With a new stipulation that entered work could not exceed a floor space of 1m2, the exhibits nonetheless span a great range of creativity, from lighting to large-scale installations, and from the decorative to the functional.
There is an emphasis on the sculptural this year, according to Michelle Keeling, the biennale’s curator, with a significant amount of lighting. The variety of techniques on show include traditional glass casting and engraving, and new technologies such as water-jet cutting – student Margareth Troli uses it for her Bar Rockoco lamp, for example. Sarah Blood, meanwhile, is introducing a fusion of neon with ceramics.
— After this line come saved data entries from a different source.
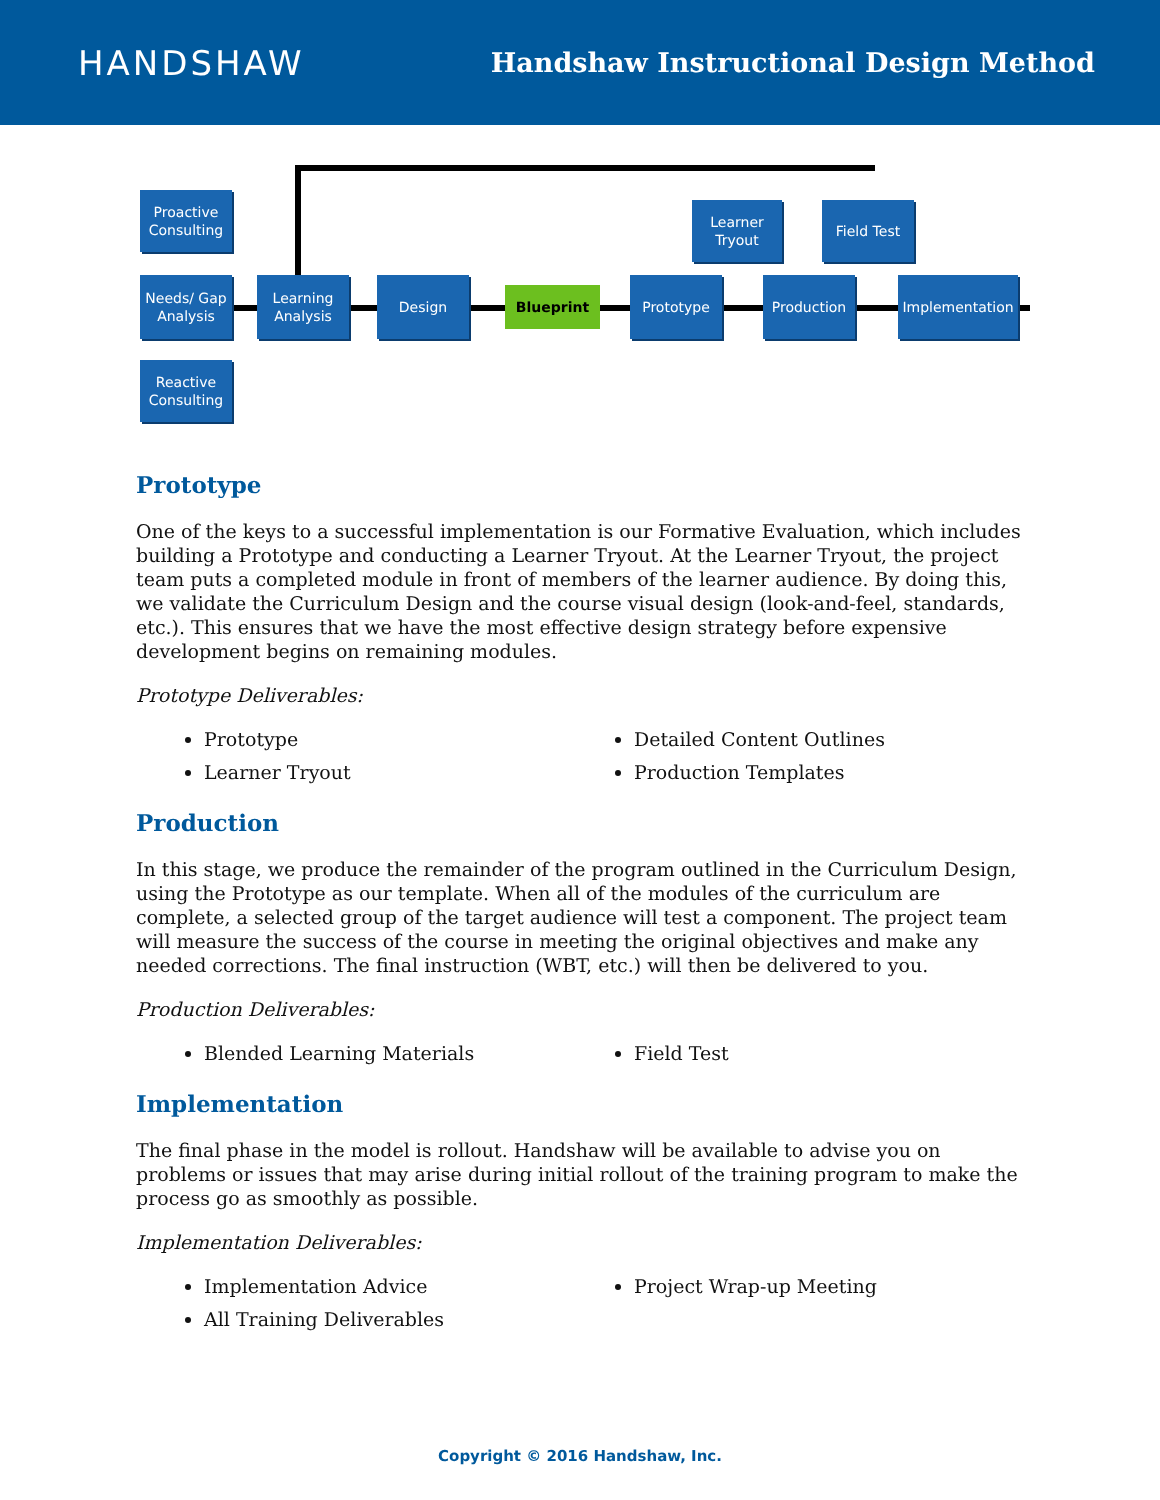HANDSHAW
Handshaw Instructional Design Method
Proactive Consulting
Needs/ Gap Analysis
Reactive Consulting
Learning Analysis
Design
Blueprint
Prototype
Learner Tryout
Production
Field Test
Implementation
Prototype
One of the keys to a successful implementation is our Formative Evaluation, which includes building a Prototype and conducting a Learner Tryout. At the Learner Tryout, the project team puts a completed module in front of members of the learner audience. By doing this, we validate the Curriculum Design and the course visual design (look-and-feel, standards, etc.). This ensures that we have the most effective design strategy before expensive development begins on remaining modules.
Prototype Deliverables:
Prototype
Learner Tryout
Detailed Content Outlines
Production Templates
Production
In this stage, we produce the remainder of the program outlined in the Curriculum Design, using the Prototype as our template. When all of the modules of the curriculum are complete, a selected group of the target audience will test a component. The project team will measure the success of the course in meeting the original objectives and make any needed corrections. The final instruction (WBT, etc.) will then be delivered to you.
Production Deliverables:
Blended Learning Materials
Field Test
Implementation
The final phase in the model is rollout. Handshaw will be available to advise you on problems or issues that may arise during initial rollout of the training program to make the process go as smoothly as possible.
Implementation Deliverables:
Implementation Advice
All Training Deliverables
Project Wrap-up Meeting
Copyright © 2016 Handshaw, Inc.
There is also a trend towards crossover with other disciplines. Cathryn Shilling fuses strips of glass to form a flat sheet that resembles woven material to create fabric-like pieces, and Kathryn Wightman’s creations also have strong connections with textiles and fashion.
Bob Crooks is inspired by geometry, architecture, the natural and man-made world, as well as the qualities of glass itself.
’There are great examples of the breadth of what can be done with glass today,’ says Keeling. ’Glass is being recognised more as an art form, and we’re introducing it to a lot of people who wouldn’t have the opportunity to see this work.’